が、この曲が作曲された1850年頃、なんと2人はまだミラノ音楽院で学ぶ学生でした(この時スカラで吹いていたのは2人の師で音楽院教授のRabboniやCantù)。既に彼らはそれぞれ独奏曲をいくつか作曲しており、モラッキの代表作「スイスの羊飼い」も学生時代の作。
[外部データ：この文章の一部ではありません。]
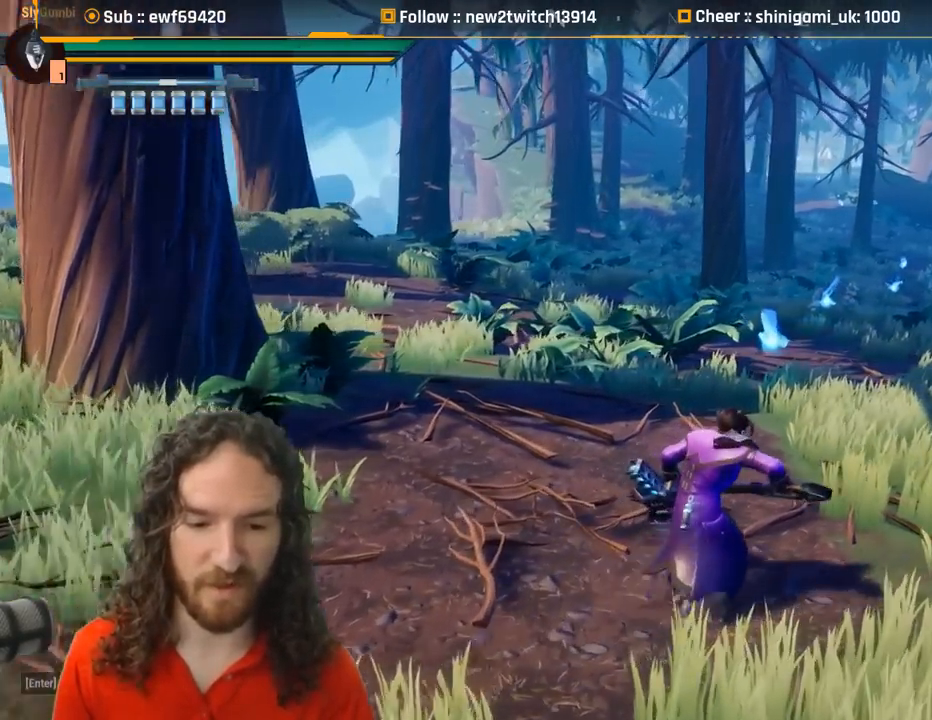
{"keys": ["d", "shift", "w"], "mouse": [], "events": [[266, "shift", "down"]]}
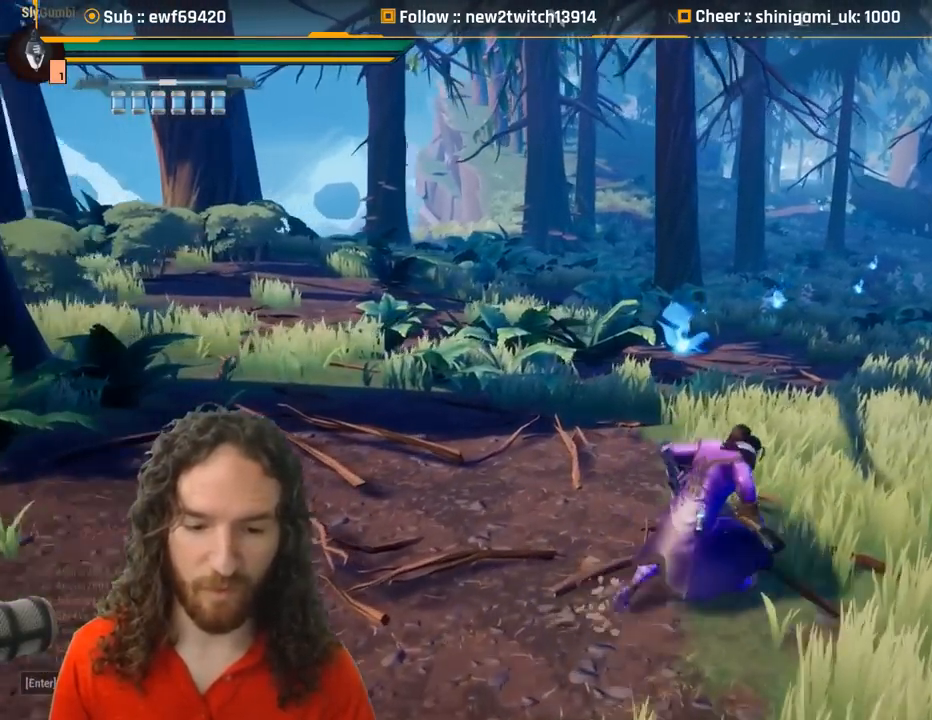
{"keys": ["d", "shift", "w"], "mouse": [], "events": []}
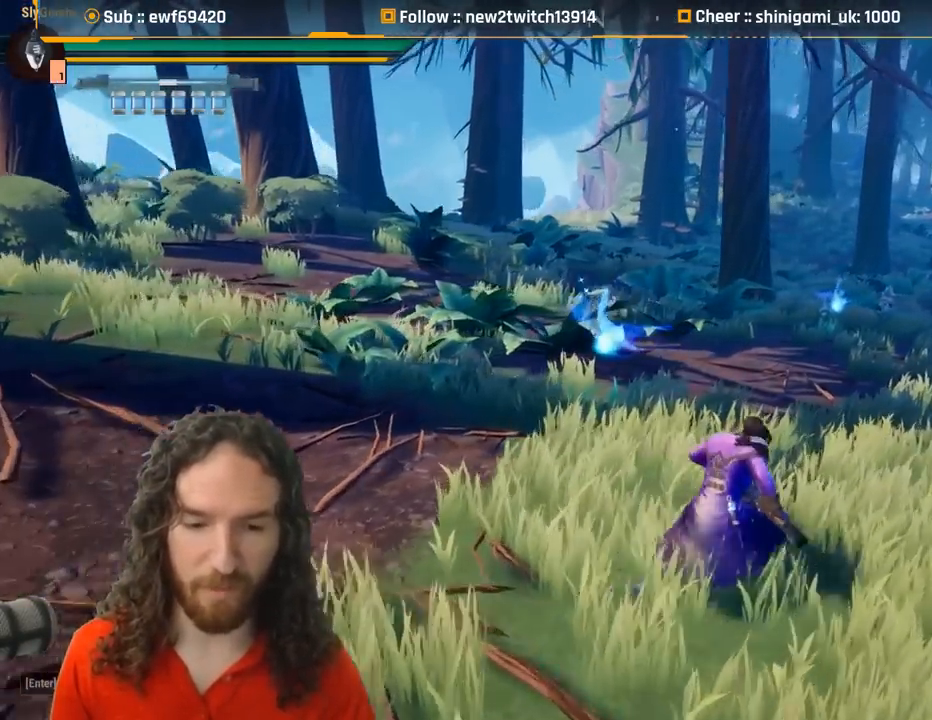
{"keys": ["d", "shift", "w"], "mouse": [], "events": []}
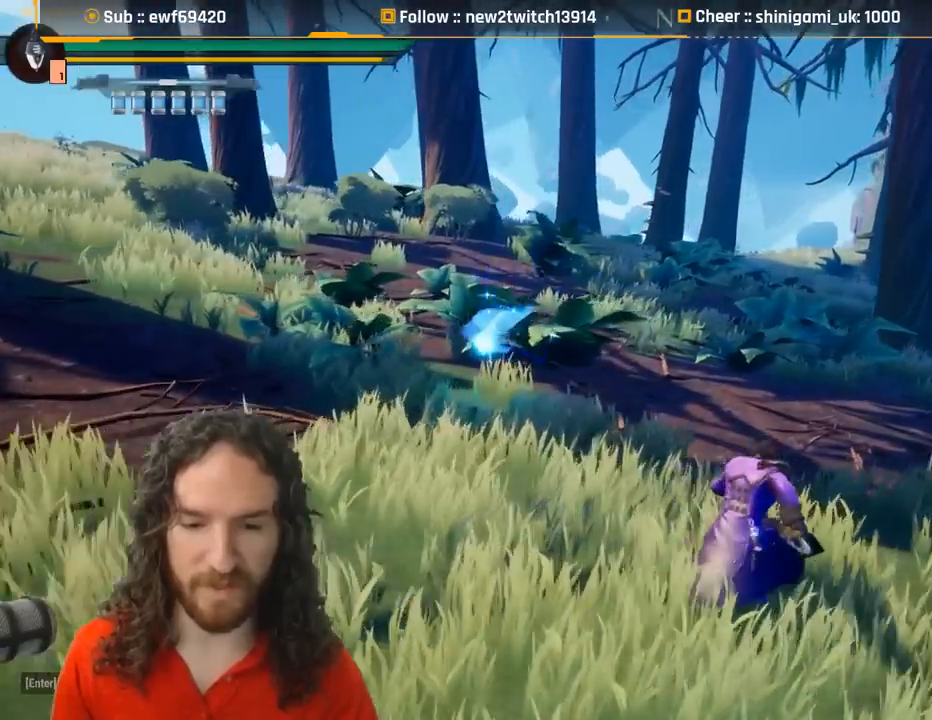
{"keys": ["d", "shift", "w"], "mouse": [], "events": []}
この二重奏は卒業の年に書かれ、作曲教授カニョーニに献呈されました。

引用されているのは「群盗(1847)」「第一回十字軍のロンバルディア人(1843)」「マクベス(1847)」など、ヴェルディ初期のオペラで少々なじみは薄いですが、これぞヴェルディ節!というメロディ満載、超絶技巧も満載の「若き名手たちが国民的英雄ヴェルディに挑んだ意欲作」です。

曲自体はヴェルディ作品の借用で、カニョーニの助言もあったかもしれませんが、注目すべきは「学生の彼らがこれを吹けた」という点。このような超絶技巧作品は「超難曲を見事に演奏して技巧を誇示する」ために書かれるわけで、つまり彼らは学生にしてこの難曲をたやすく演奏できる名手だったのですね。どれほど難曲なのかは是非カフコンスでお確かめ下さい...(笑)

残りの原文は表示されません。